Provided information Block Start

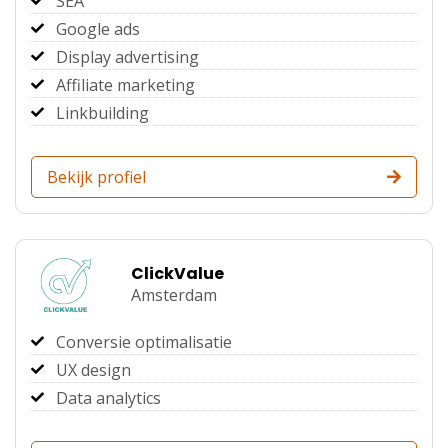
SEA
Google ads
Display advertising
Affiliate marketing
Linkbuilding
Bekijk profiel
ClickValue
Amsterdam
Conversie optimalisatie
UX design
Data analytics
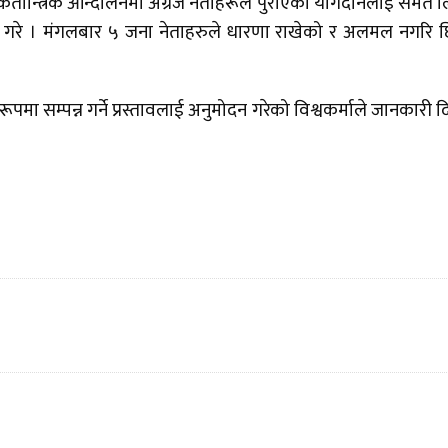
तान्त्रिक आन्दोलनमा अग्रज नेताहरूले पुराएको योगदानलाई समेत 
ेख गरे । मंगलबार ५ जना नेताहरुले धारणा राखेको र अलमल नगरि 
मा सम्पन्न गर्ने प्रस्तावलाई अनुमोदन गरेको विश्वकर्माले जानकारी द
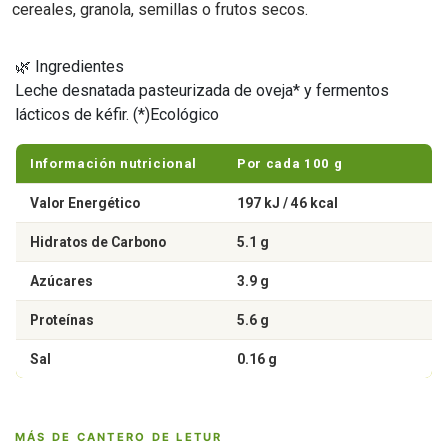
cereales, granola, semillas o frutos secos.
🌿 Ingredientes
Leche desnatada pasteurizada de oveja* y fermentos
lácticos de kéfir. (*)Ecológico
Información nutricional
Por cada 100 g
Valor Energético
197 kJ / 46 kcal
Hidratos de Carbono
5.1 g
Azúcares
3.9 g
Proteínas
5.6 g
Sal
0.16 g
MÁS DE CANTERO DE LETUR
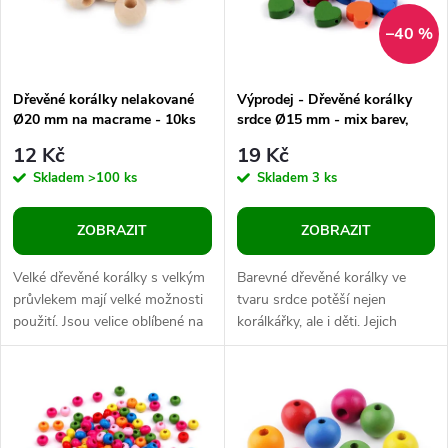
n
i
–40 %
í
s
p
Dřevěné korálky nelakované
Výprodej - Dřevěné korálky
Ø20 mm na macrame - 10ks
srdce Ø15 mm - mix barev,
p
20ks
r
12 Kč
19 Kč
r
Skladem
>100 ks
Skladem
3 ks
o
o
ZOBRAZIT
ZOBRAZIT
d
d
Velké dřevěné korálky s velkým
Barevné dřevěné korálky ve
u
průvlekem mají velké možnosti
tvaru srdce potěší nejen
použití. Jsou velice oblíbené na
korálkářky, ale i děti. Jejich
u
macrame i v kombinaci s
velikou výhodou je lehký
k
pedigem, své využití najdou i...
materiál. Dají se skvěle
k
kombinovat s...
t
t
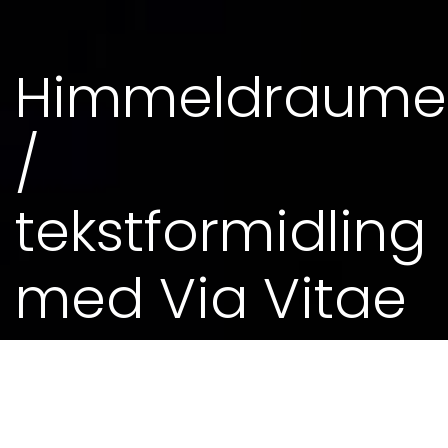
Himmeldraume
/
tekstformidling
med Via Vitae
23. SEP 2016 - 21.00
Gjennom tonar og ord presenterer me eit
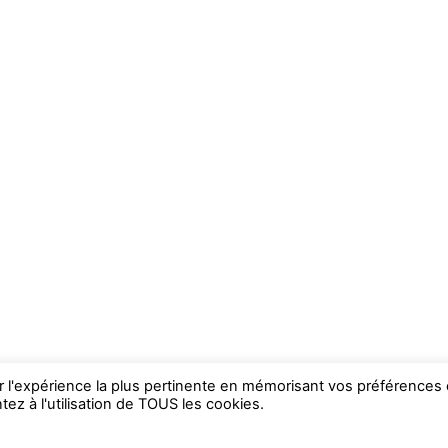
ir l'expérience la plus pertinente en mémorisant vos préférences 
ez à l'utilisation de TOUS les cookies.
WP2Social Auto Publish
Powered By :
XYZScripts.com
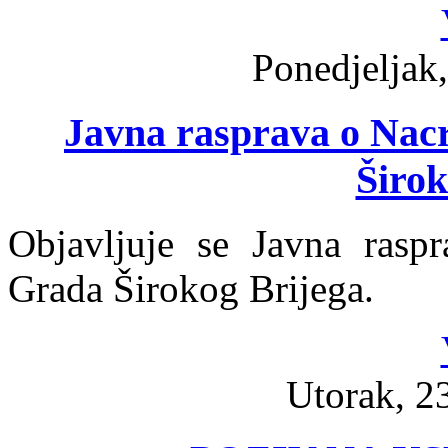
Ponedjeljak,
Javna rasprava o Nac
Širok
Objavljuje se Javna rasp
Grada Širokog Brijega.
Utorak, 23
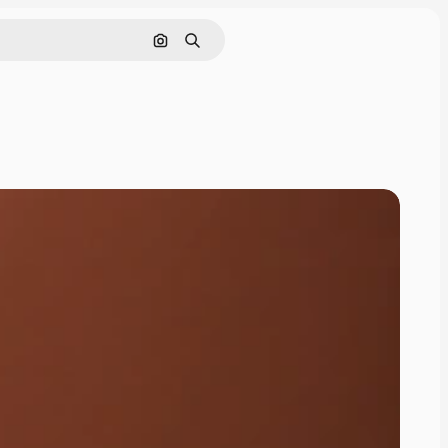
Nach Bild suchen
Suchen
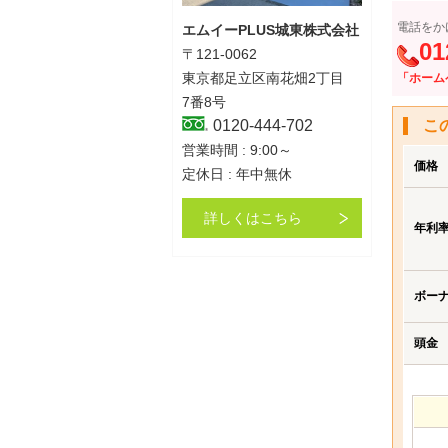
電話をか
エムイーPLUS城東株式会社
01
〒121-0062
東京都足立区南花畑2丁目
「ホーム
7番8号
こ
0120-444-702
営業時間 : 9:00～
価格
定休日 : 年中無休
詳しくはこちら
年利
ボー
頭金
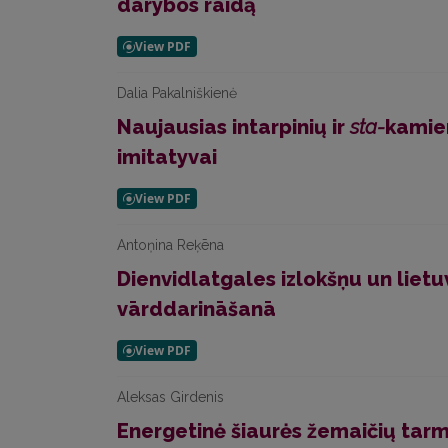
darybos raidą
Dalia Pakalniškienė
Naujausias intarpinių ir
sta-
kamien
imitatyvai
Antoņina Reķēna
Dienvidlatgales izlokšņu un liet
vārddarināšanā
Aleksas Girdenis
Energetinė šiaurės žemaičių tarm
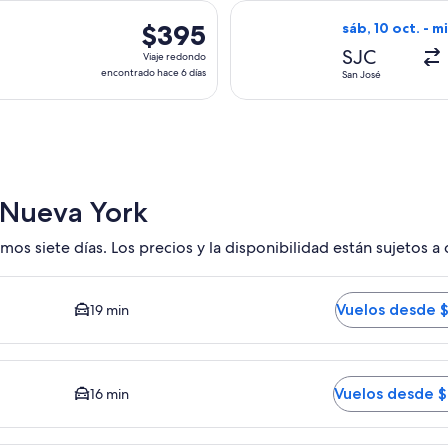
hace
 con salida el mié, 11 nov. desde San José hacia Nueva York, c
Seleccionar vuel
1
$395
$395
sáb, 10 oct. - mi
día
Viaje
SJC
Viaje redondo
redondo,
encontrado hace 6 días
San José
encontrado
hace
6
días
 Nueva York
mos siete días. Los precios y la disponibilidad están sujetos a
 Opción más barata disponible. El tiempo promedio del trayect
Vuelos desde 
19 min
edio del trayecto en auto al centro es de 16 minutos. Vuelos
Vuelos desde 
16 min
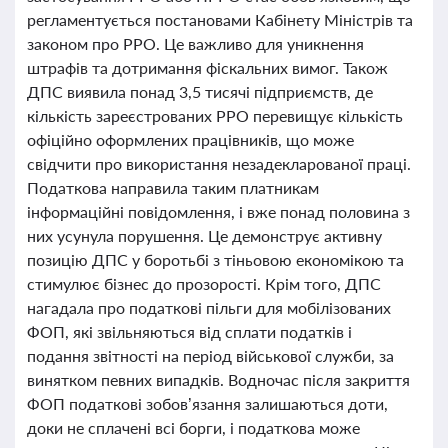
регламентується постановами Кабінету Міністрів та
законом про РРО. Це важливо для уникнення
штрафів та дотримання фіскальних вимог. Також
ДПС виявила понад 3,5 тисячі підприємств, де
кількість зареєстрованих РРО перевищує кількість
офіційно оформлених працівників, що може
свідчити про використання незадекларованої праці.
Податкова направила таким платникам
інформаційні повідомлення, і вже понад половина з
них усунула порушення. Це демонструє активну
позицію ДПС у боротьбі з тіньовою економікою та
стимулює бізнес до прозорості. Крім того, ДПС
нагадала про податкові пільги для мобілізованих
ФОП, які звільняються від сплати податків і
подання звітності на період військової служби, за
винятком певних випадків. Водночас після закриття
ФОП податкові зобов’язання залишаються доти,
доки не сплачені всі борги, і податкова може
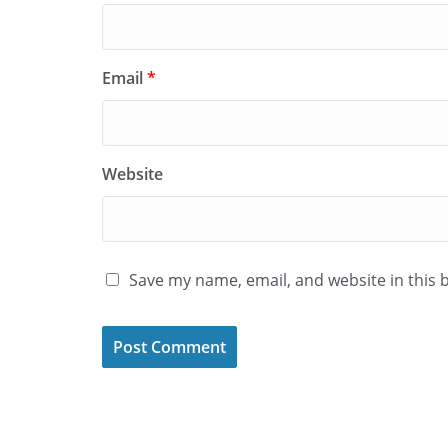
Email
*
Website
Save my name, email, and website in this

Provided information Block End

Task details: Output the records above character for character, but leave each image out.

Output:
SEA
Google ads
Display advertising
Affiliate marketing
Linkbuilding
Bekijk profiel
ClickValue
Amsterdam
Conversie optimalisatie
UX design
Data analytics
तान्त्रिक आन्दोलनमा अग्रज नेताहरूले पुराएको योगदानलाई समेत 
ेख गरे । मंगलबार ५ जना नेताहरुले धारणा राखेको र अलमल नगरि 
मा सम्पन्न गर्ने प्रस्तावलाई अनुमोदन गरेको विश्वकर्माले जानकारी द
cereales, granola, semillas o frutos secos.
🌿 Ingredientes
Leche desnatada pasteurizada de oveja* y fermentos
lácticos de kéfir. (*)Ecológico
Información nutricional
Por cada 100 g
Valor Energético
197 kJ / 46 kcal
Hidratos de Carbono
5.1 g
Azúcares
3.9 g
Proteínas
5.6 g
Sal
0.16 g
MÁS DE CANTERO DE LETUR
n
i
–40 %
í
s
p
Dřevěné korálky nelakované
Výprodej - Dřevěné korálky
Ø20 mm na macrame - 10ks
srdce Ø15 mm - mix barev,
p
20ks
r
12 Kč
19 Kč
r
Skladem
>100 ks
Skladem
3 ks
o
o
ZOBRAZIT
ZOBRAZIT
d
d
Velké dřevěné korálky s velkým
Barevné dřevěné korálky ve
u
průvlekem mají velké možnosti
tvaru srdce potěší nejen
použití. Jsou velice oblíbené na
korálkářky, ale i děti. Jejich
u
macrame i v kombinaci s
velikou výhodou je lehký
k
pedigem, své využití najdou i...
materiál. Dají se skvěle
k
kombinovat s...
t
t
Himmeldraume
/
tekstformidling
med Via Vitae
23. SEP 2016 - 21.00
Gjennom tonar og ord presenterer me eit
ir l'expérience la plus pertinente en mémorisant vos préférences 
ez à l'utilisation de TOUS les cookies.
WP2Social Auto Publish
Powered By :
XYZScripts.com
Ponedjeljak,
Javna rasprava o Nac
Širok
Objavljuje se Javna rasp
Grada Širokog Brijega.
Utorak, 23
Nach Bild suchen
Suchen
電話をか
エムイーPLUS城東株式会社
01
〒121-0062
東京都足立区南花畑2丁目
「ホーム
7番8号
こ
0120-444-702
営業時間 : 9:00～
価格
定休日 : 年中無休
詳しくはこちら
年利
ボー
頭金
darybos raidą
Dalia Pakalniškienė
Naujausias intarpinių ir
sta-
kamien
imitatyvai
Antoņina Reķēna
Dienvidlatgales izlokšņu un liet
vārddarināšanā
Aleksas Girdenis
Energetinė šiaurės žemaičių tarm
hace
 con salida el mié, 11 nov. desde San José hacia Nueva York, c
Seleccionar vuel
1
$395
$395
sáb, 10 oct. - mi
día
Viaje
SJC
Viaje redondo
redondo,
encontrado hace 6 días
San José
encontrado
hace
6
días
 Nueva York
mos siete días. Los precios y la disponibilidad están sujetos a
 Opción más barata disponible. El tiempo promedio del trayect
Vuelos desde 
19 min
edio del trayecto en auto al centro es de 16 minutos. Vuelos
Vuelos desde 
16 min
регламентується постановами Кабінету Міністрів та
законом про РРО. Це важливо для уникнення
штрафів та дотримання фіскальних вимог. Також
ДПС виявила понад 3,5 тисячі підприємств, де
кількість зареєстрованих РРО перевищує кількість
офіційно оформлених працівників, що може
свідчити про використання незадекларованої праці.
Податкова направила таким платникам
інформаційні повідомлення, і вже понад половина з
них усунула порушення. Це демонструє активну
позицію ДПС у боротьбі з тіньовою економікою та
стимулює бізнес до прозорості. Крім того, ДПС
нагадала про податкові пільги для мобілізованих
ФОП, які звільняються від сплати податків і
подання звітності на період військової служби, за
винятком певних випадків. Водночас після закриття
ФОП податкові зобов’язання залишаються доти,
доки не сплачені всі борги, і податкова може
Email
*
Website
Save my name, email, and website in this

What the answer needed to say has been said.